**Input for this task**.

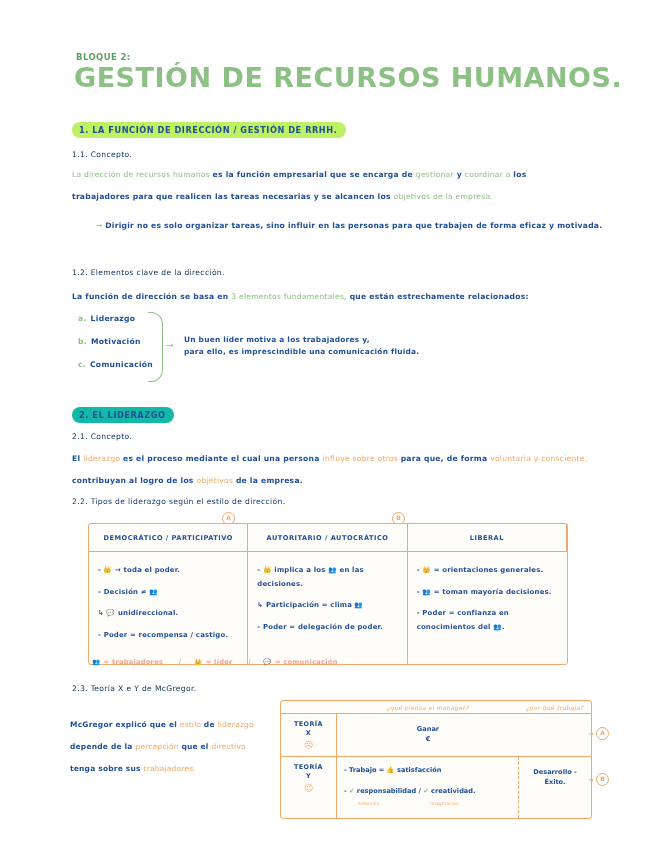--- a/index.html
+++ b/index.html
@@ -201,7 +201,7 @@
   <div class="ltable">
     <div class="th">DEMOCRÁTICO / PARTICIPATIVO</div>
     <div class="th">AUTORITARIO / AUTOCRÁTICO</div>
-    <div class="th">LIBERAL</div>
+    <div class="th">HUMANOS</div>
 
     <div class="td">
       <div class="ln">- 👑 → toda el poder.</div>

--

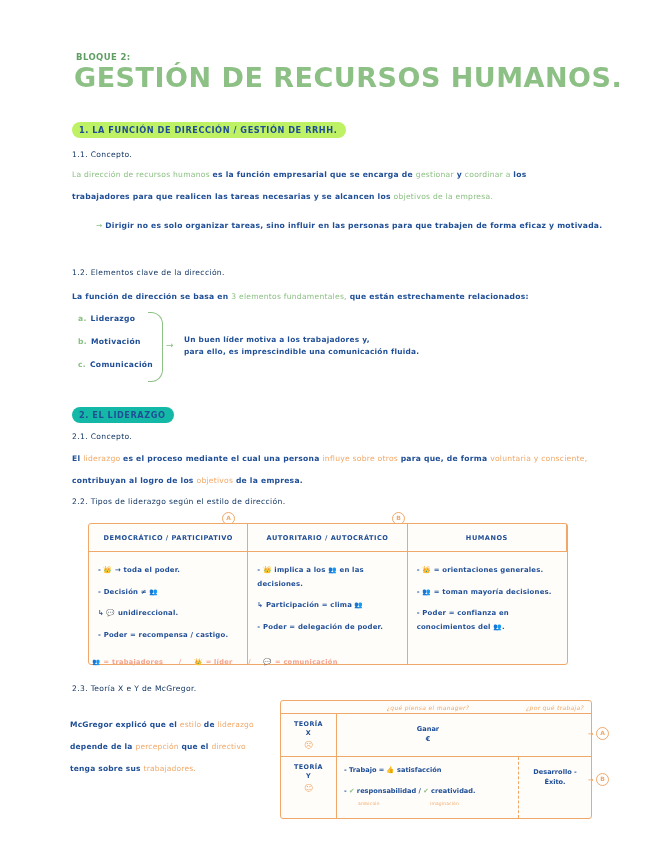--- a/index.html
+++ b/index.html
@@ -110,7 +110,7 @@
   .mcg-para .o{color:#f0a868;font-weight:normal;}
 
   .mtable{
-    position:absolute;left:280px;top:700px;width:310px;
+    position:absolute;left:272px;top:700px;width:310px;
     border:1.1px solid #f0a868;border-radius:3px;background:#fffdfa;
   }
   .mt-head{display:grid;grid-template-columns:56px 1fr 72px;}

**Written task**.
Determine how many lines in the listing above contain the word "position". Provide that figure only.

**Solution to the problem**.
2